On passe aux choses sérieuses avec Dimebag : vibrant hommage au feu guitariste de Pentera. Il s’agit d’un mix entre une power ballade burnée et un mid tempo bien heavy. Blaze y crache ses tripes, le bonhomme à rarement aussi bien chanté. Morceau véritablement poignant et ambitieux.
Comme alors Black Country, titre qui fait plus penser à du Wolfsbane qu’a du Blaze. Le feeling est ici beaucoup plus hard que vraiment Metal et le ton y est étrangement enjoué. Un titre vraiment faiblard.
L’album enchaine avec The Rainbow fades to black. Il s’agit cette fois ci d’un hommage à DIO. D’ailleurs les influences de Black Sabbath se font vraiment sentir sur ce titre qui commence presque comme le célèbre Neon Knight. Le titre est plutot bien ficelé et fait mouche malgré le couplet chanté au vocodeur plutôt incongru et le refrain qui revient un peu trop souvent.
Dès l’intro de Fate à la batterie, on sait déjà que le titre va cartonner ! Le chant de Blaze est encore parfaitement en place et les ohohoh vont faire un ravage en live. Un morceau en forme d’hymne permanant agrémenté de soli à la Maiden.
Changement d’ambiance avec one more step. Sympathique ballade au piano où Blaze pousse beaucoup sur sa voix. Pas de quoi se relever la nuit mais ce titre s’écoute sans problème et à le mérite d’être original et de faire souffler l’auditeur entre 2 titres qui bastonne sévère.

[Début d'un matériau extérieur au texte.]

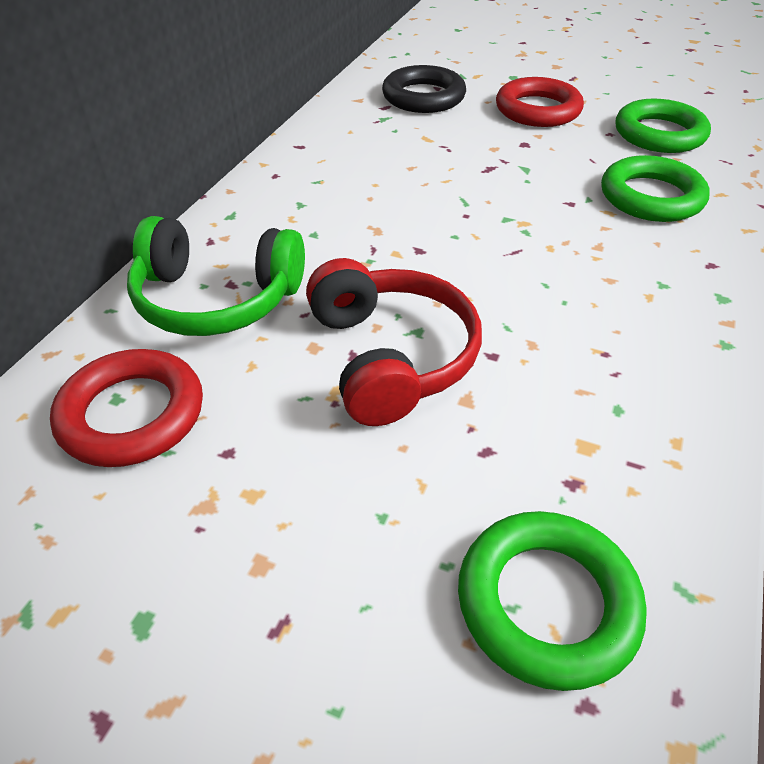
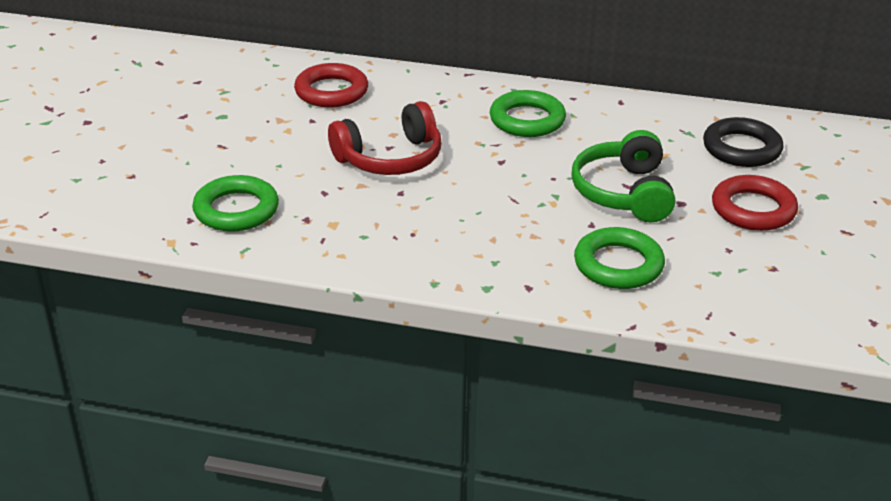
camera: 80 degrees right, 10 degrees down
green headphones [127,216,305,336] -> green headphones moved to [571,130,675,222]
green ring [616,99,711,153] -> green ring moved to [490,90,566,137]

Figter est le morceau à tiroir de cet album. Il aurait pu sans problème faire partie de la tracklist de Virtual XI. Vraiment réussi et ambitieux. Plusieurs écoutes sont néanmoins nécessaires pour cerner la bête.
Judge me est un mid tempo relativement difficile à cerner mais Blaze y livre une performance vraiment convainquant. Morceau solide bien qu’un poil lamda.

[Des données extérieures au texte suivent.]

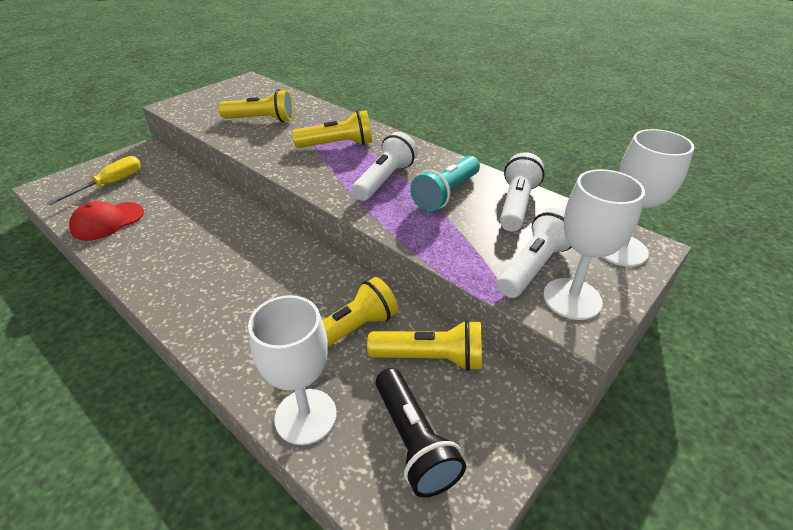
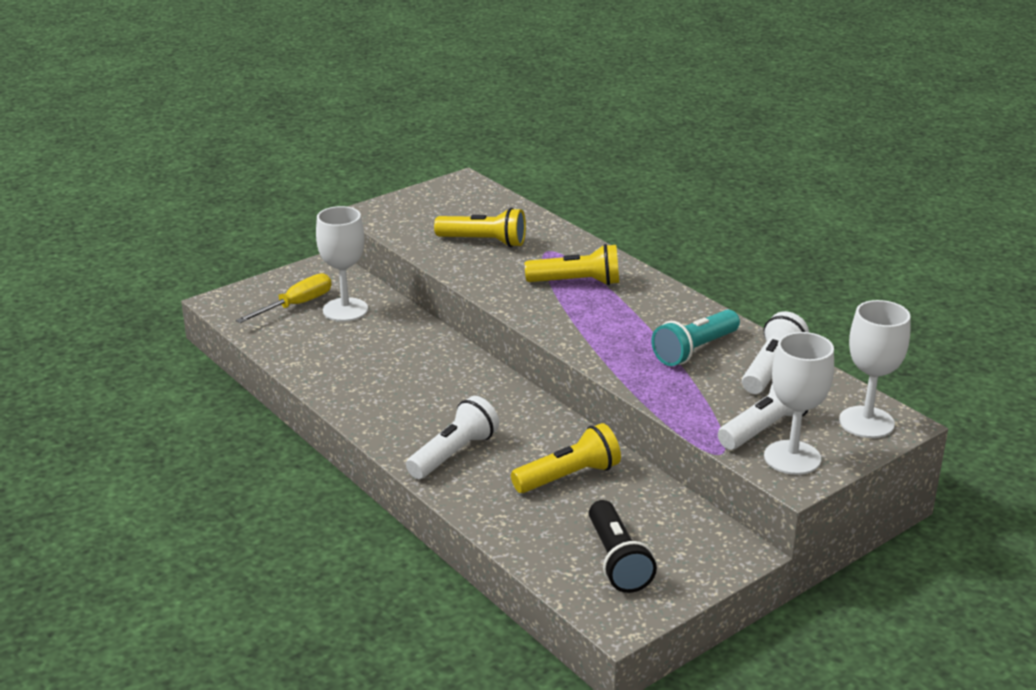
camera: 10 degrees right, 10 degrees down
red cap [69,201,144,241] -> none
white goblet [248,295,337,445] -> white goblet moved to [316,206,368,322]
white flashlight [352,132,417,201] -> white flashlight moved to [406,396,499,479]
yellow flashlight [367,320,482,371] -> none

Difficult débute sous le signe de la speederie, puis alterne break calme et refrain martelé. Le titre devient vraiment poignant à partir du premier tiers quand Blaze tape un passage presque a cappela avant d’être rejoint par le reste des instrument dans un solo du feu de dieu qui se termine sur une mélodie « à la Maiden ».

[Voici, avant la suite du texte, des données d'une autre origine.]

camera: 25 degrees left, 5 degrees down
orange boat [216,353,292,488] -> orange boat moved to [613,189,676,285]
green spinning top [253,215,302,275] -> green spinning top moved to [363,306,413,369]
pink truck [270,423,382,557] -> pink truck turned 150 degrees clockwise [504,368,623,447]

Le dernier titre, qui sert d’outro à « Difficult » est une ballade à la gratte sèche qui reprend la mélodie des passages les plus calmes du titre précédent. Une fin d’album tout en mélancolie.
The King of Metal est une sorte de synthèse entre les deux grandes périodes du groupe. Et malgré quelques titres qui auraient demandé plus de travail, l’album s’avère solide et inspiré.